Jochen Jung hat eine skurrile Parabel geschrieben auf die Selbstsucht und die Schuld - und auf die ewigen Verwicklungen der Männer mit ihren Vätern. Ein pointenseliges, schwungvoll erzähltes Buch mit einem ironischen Hang zum Verschmockten, fein ziseliert. Kleiner Roman? Nur der Paginierung nach.
Die Zeit, Markus Clauer
Jochen Jungs kunstvoll ornamentale Sätze ersparen sich keinen Umweg, um rascher ans Ziel zu kommen. Und am Ende sind es nicht viel mehr als hundert Seiten, auf denen ein ganzer Familienroman entsteht. Und eine furiose Reisegeschichte dazu...Mit leichter Hand, aber keineswegs leichtfertig, werden reale historische Ereignisse in den Roman montiert. Das gibt der rasch fortschreitenden Fabel eine Bodenhaftung im Authentischen und ist ganz nebenbei ein Trick. Die Historie trägt auch die Züge der Komödie. Und als solche will Jochen Jung sie erzählen.
NZZ, Paul Jandl
Jochen Jung hat einen kuriosen, komischen und klugen, zwischen Dichtung und Wahrheit fast schwerelos changierenden Miniatur-Roman geschrieben ... Sein gerade begonnener Brief an den Vater ... bleibt ungeschrieben. Wie so vieles in diesem kleinen Roman, dem es trotzdem an nichts mangelt, weil er den Leser elegant und schwungvoll über Weltmeere, epochale Nebelschluchten und ein paar menschliche Abgründe trägt.
Süddeutsche Zeitung, Kristina Maidt-Zinke
Undurchschaubar bleibt allerdings bis zum Schluss, wie es ihm gelungen ist, so viel Aufregendes auf so wenigen Seiten unterzubringen.
Frankfurter Rundschau, Karin Ceballos Betancur
Jung liefert Alfredo Guzman dem Schicksal aus. Einerseits droht er mit der Wucht klassischer Dramen, seinen Helden vom Schicksal zermalmen zu lassen, dann rettet er ihn mit der heiteren Eleganz, wie er Schelmenromanen angemessen ist. Das ist schön anzuschauen.

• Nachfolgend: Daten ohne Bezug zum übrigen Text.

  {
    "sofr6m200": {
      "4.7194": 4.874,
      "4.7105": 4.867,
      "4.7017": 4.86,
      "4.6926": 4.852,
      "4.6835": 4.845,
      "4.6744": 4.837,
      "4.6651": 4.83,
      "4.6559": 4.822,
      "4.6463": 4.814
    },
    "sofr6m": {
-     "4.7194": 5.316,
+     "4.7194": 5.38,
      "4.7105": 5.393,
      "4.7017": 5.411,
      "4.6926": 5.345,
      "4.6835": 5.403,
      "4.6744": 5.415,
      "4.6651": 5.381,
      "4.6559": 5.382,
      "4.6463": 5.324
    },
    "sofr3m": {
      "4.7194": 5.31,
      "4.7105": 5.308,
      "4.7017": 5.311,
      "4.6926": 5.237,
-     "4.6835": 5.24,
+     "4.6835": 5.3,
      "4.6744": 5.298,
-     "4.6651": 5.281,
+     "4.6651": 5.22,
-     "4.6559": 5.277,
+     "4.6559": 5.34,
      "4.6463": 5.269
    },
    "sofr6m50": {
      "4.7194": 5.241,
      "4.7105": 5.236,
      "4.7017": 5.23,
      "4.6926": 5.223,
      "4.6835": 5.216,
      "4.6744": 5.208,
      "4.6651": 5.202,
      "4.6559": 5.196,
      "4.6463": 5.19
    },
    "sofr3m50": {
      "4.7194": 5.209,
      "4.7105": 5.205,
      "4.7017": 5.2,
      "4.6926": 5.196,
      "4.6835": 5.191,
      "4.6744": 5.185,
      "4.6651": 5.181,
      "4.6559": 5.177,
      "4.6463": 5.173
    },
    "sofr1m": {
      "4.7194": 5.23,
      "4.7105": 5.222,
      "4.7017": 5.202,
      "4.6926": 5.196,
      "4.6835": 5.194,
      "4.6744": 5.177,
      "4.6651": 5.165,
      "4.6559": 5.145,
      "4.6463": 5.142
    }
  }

Salzburger Nachrichten, Anton Thuswaldner
Dieser kleine Roman ist ein kleines Wunder.
Journal Frankfurt
Auf knappem Raum ökonomisch organisiert und in kunstvoll geordneter Sprache dargeboten ... wird aus einem pittoresken Reiseabenteuer ein liebevoll ironisches Schelmenstück über schwierige Vater-Sohn-Beziehungen, aus dem dann, leichtfüßig und wie nebenbei, eine elegante Verhöhnung aller diktatorischen Ideologie und Dummheit erwächst, wie man sie gerne öfters lesen würde.
Die Presse, Jürgen Lagger
Jungs Text ist kurzum ein gelungenes Streiflicht auf Geschichte und Geschichten - und auf die Sprache. Dem Umfang nach klein, ist dieser Roman es qualitativ doch keinesfalls.

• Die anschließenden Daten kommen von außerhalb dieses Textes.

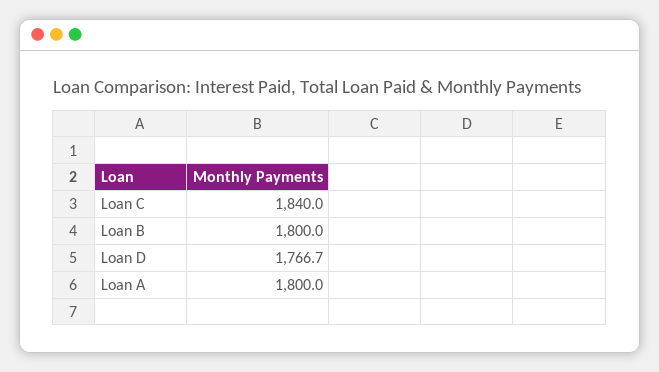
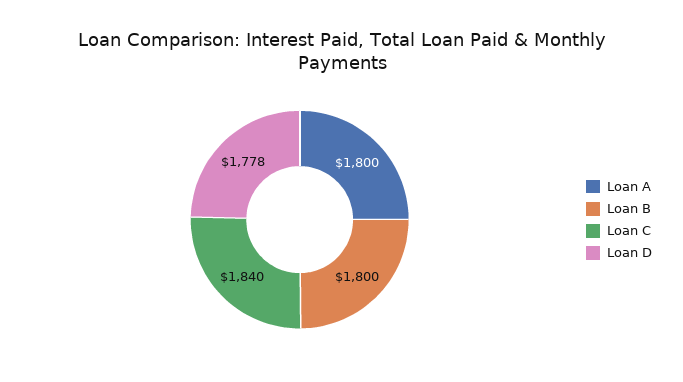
  {
    "Loan C": 1840,
    "Loan B": 1800,
-   "Loan D": 1766.7,
+   "Loan D": 1778,
    "Loan A": 1800
  }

Die Furche, Martin A. Hainz
Traurig und witzig, leichtfüssig und hintergründig.
Schweizer Familie
Jochen Jungs kleiner Roman ist eine große freche Sache, denn die Mythen Naziflucht, Deutsche im Dschungel oder Albert Schweitzer zwischen den Gebärschenkeln des Urwalds werden süffisant aus ihren literarischen Urnen gesogen und fein zerstäubt.
Tiroler Gegenwartsliteratur, Helmuth Schönauer
Ein erfreulich anderer mein-Vater-war-ein-Nazi-Aufarbeitungsroman, mit teilweise vergnüglich antiquiertem Sprachgeschwurbel und fast vergessenen Wörtern wie z. B. "Mißhelligkeit".
the gap, Markus Köhle
"Venezuela", eine federleichte Geschichte, hinreißend erzählt mit Wortwitz und wohldosierter Ironie: ein Schelmenroman, dessen Held nicht nur über Meere und durch Länder zieht, sondern tatsächlich - wenn auch unfreiwillig - nachzudenken und die Welt neu wahrzunehmen beginnt...
drehpunktkultur.at, Heidemarie Klabacher
... Jungs Prosa hat einen guten Rhythmus, der einen jederzeit davor bewahrt, den Faden zu verlieren. Sarkasmus ist dem Autor geläufig, die Satire auch. Aber der Erzähler des kleinen Romans macht sich über seine Vorfahren und die Umstände, wie sie sich in Venezuela wieder finden, nicht bloß lustig. Reichlich poetische Formulierungen, Beobachtungen der Landschaft und meteorologischer Verhältnisse, signalisieren literarischen Anspruch.
APA, Werner Thuswaldner
Ironisch, absurd, voller überraschender Wendungen.